Selon les données du ministère de l’Intérieur français, Karim Ben Cheïkh a obtenu 18.505 voix, dans l’ensemble de la neuvième circonscription, qui comprend les pays du Maghreb et d’Afrique de l’Ouest, soit plus de 51% des suffrages exprimés, devançant nettement Samira Djouadi de la coalition présidentielle Ensemble (ENS), qui a reçu 5.634 voix, soit 15,70% des suffrages, et elle aussi qualifiée pour le deuxième tour.
À Casablanca, Karim Ben Cheïkh a remporté environ 50% des voix, environ 60% à Rabat et 28% à Marrakech.
Malgré cet écart significatif, Karim Ben Cheïkh devra confirmer sa victoire au second tour en raison du faible taux de participation au premier tour (28,07%). Pour être élu dès le premier tour, il est nécessaire d’obtenir plus de 50% des suffrages exprimés et de recueillir au moins 25% des voix des électeurs inscrits. Karim Ben Cheïkh n’ayant pas atteint cette seconde condition (18.505 voix sur 130.387 inscrits, soit 14,19%), un second tour est prévu le dimanche 7 juillet, où les électeurs seront de nouveau appelés aux urnes.

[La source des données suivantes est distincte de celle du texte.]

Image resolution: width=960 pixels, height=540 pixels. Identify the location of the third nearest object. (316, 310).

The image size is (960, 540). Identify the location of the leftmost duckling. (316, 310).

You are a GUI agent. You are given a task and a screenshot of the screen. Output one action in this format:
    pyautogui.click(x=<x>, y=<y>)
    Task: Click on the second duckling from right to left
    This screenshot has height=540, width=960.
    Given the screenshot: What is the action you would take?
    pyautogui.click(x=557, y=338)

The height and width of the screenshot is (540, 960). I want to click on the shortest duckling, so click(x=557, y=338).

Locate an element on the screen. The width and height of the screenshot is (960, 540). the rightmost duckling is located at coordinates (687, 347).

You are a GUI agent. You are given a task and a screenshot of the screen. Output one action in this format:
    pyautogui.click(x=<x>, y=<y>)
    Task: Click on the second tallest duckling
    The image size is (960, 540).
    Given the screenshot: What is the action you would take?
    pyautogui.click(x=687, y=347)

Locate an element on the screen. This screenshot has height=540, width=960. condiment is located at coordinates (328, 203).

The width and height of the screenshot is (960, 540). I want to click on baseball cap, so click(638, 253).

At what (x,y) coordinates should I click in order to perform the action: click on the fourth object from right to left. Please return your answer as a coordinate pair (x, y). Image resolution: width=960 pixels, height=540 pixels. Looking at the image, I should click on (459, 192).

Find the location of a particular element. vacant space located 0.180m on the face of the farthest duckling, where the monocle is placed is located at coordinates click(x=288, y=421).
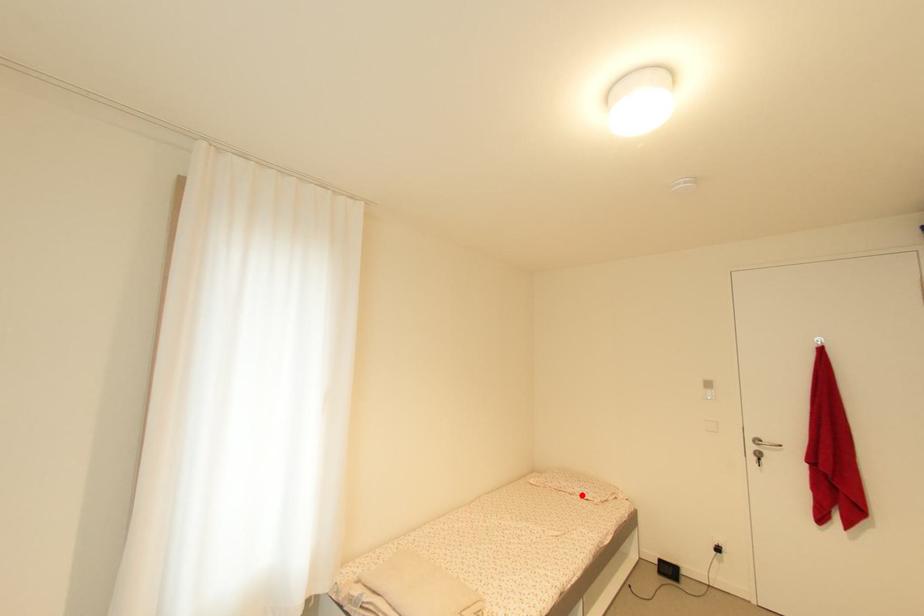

Avec 33,15% des suffrages exprimés, le Rassemblement national (29,25%) et ses alliés de l’Union de l’extrême droite (UXD, 3,90%) ont largement dominé le premier tour des élections législatives anticipées du dimanche 30 juin, selon les chiffres du ministère de l’Intérieur. Ils devancent ainsi le Nouveau Front populaire (27,99%) et la coalition présidentielle regroupée sous la bannière Ensemble (20,04 %).
Si cette tendance se maintient lors du second tour du 7 juillet, le président français pourrait se retrouver à cohabiter avec un gouvernement d’extrême droite. Il est évident que les résultats définitifs de ces élections législatives anticipées entraîneront une recomposition de l’Assemblée nationale et, par conséquent, une nouvelle orientation de la politique française.